Topher Lamey|January 15, 2021

Need to run a standalone Kotlin app as a fat jar in a Gradle project? Check out how we handled that!

Recently we wanted to add a specific kind of alerting to some of our build process via a third-party product. As part of that, we needed to run some of our Kotlin code in the third-party product as a standalone application. The third party had a limitation in that they only support this kind of execution using java -jar file.jar directly with a single jar file.

Luckily, java easily supports this via jar files with:

  • An application’s entry point via the Main-Class property in the jar’s manifest file

  • Packing any third-party classes in the jar (AKA a ‘fat’ jar).

We use Gradle for our build tool, and have used the application plugin to build and run arbitrary standalone applications. In this case, we already had the class defined in Kotlin with a main function used by Gradle’s application plugin that we wanted to run in this new third-party system.

Our main class is in a file com/stackhawk/example/Main.kt:

Kotlin
fun main(args: Array<String>) {
    println("Hello World!")
}

Note that unlike Java, Kotlin takes that file name and modifies for Java referencing in Gradle.

Our build.gradle.kts file then uses it with the application plugin like this:

Kotlin
plugins {
    application
}

application {
    mainClassName = "com.stackhawk.example.MainKt" // Really Main.kt
}

With that, we can do this at the shell:

Shell
> ./gradlew run
Hello World!

We can’t use Gradle in this third-party system, so we need to produce a jar file with the Main-Class property set in the manifest to the same class.

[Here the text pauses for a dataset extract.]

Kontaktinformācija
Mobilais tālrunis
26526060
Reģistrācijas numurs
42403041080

We can do that using the Gradle jar task:

Kotlin
tasks.jar { // could also be a new task rather than the default one
    manifest {
        attributes["Main-Class"] = "com.stackhawk.example.MainKt"
    }
}

But we also have a bunch of third-party dependencies that we need to pack into that jar file. Luckily, the jar task can be expanded to include them in our jar.

Kotlin
tasks.jar { // could also be a new task rather than the default one
    manifest {
        attributes["Main-Class"] = "com.stackhawk.example.MainKt"
    }

    from(sourceSets.main.get().output)
    dependsOn(configurations.runtimeClasspath)
    from({
        configurations.runtimeClasspath.get().filter { it.name.endsWith("jar") }.map { zipTree(it) }
    })
}

Now we can do this:

Shell
> ./gradlew build
> java -jar build/libs/example-0.0.1.jar
Hello World!

Which is exactly how the third-party system wants to run Java/Kotlin applications.

Here’s a complete example that supports both ./gradlew run and java -jar $OUTPUT_JARFILE:

Kotlin
val main = "com.stackhawk.example.MainKt"

application {
    mainClassName = main
}

tasks.jar {
    manifest {
        attributes["Main-Class"] = main
    }

    from(sourceSets.main.get().output)
    dependsOn(configurations.runtimeClasspath)
    from({
        configurations.runtimeClasspath.get().filter { it.name.endsWith("jar") }.map { zipTree(it) }
    })
}

Once we had this set up in the project, we were able to generate a jar that worked as expected in the third-party alerting system. Since then, we’ve had other reasons, such as one-off and scheduled jobs, to use a jar in this manner and this Gradle set up has worked for those uses cases as well.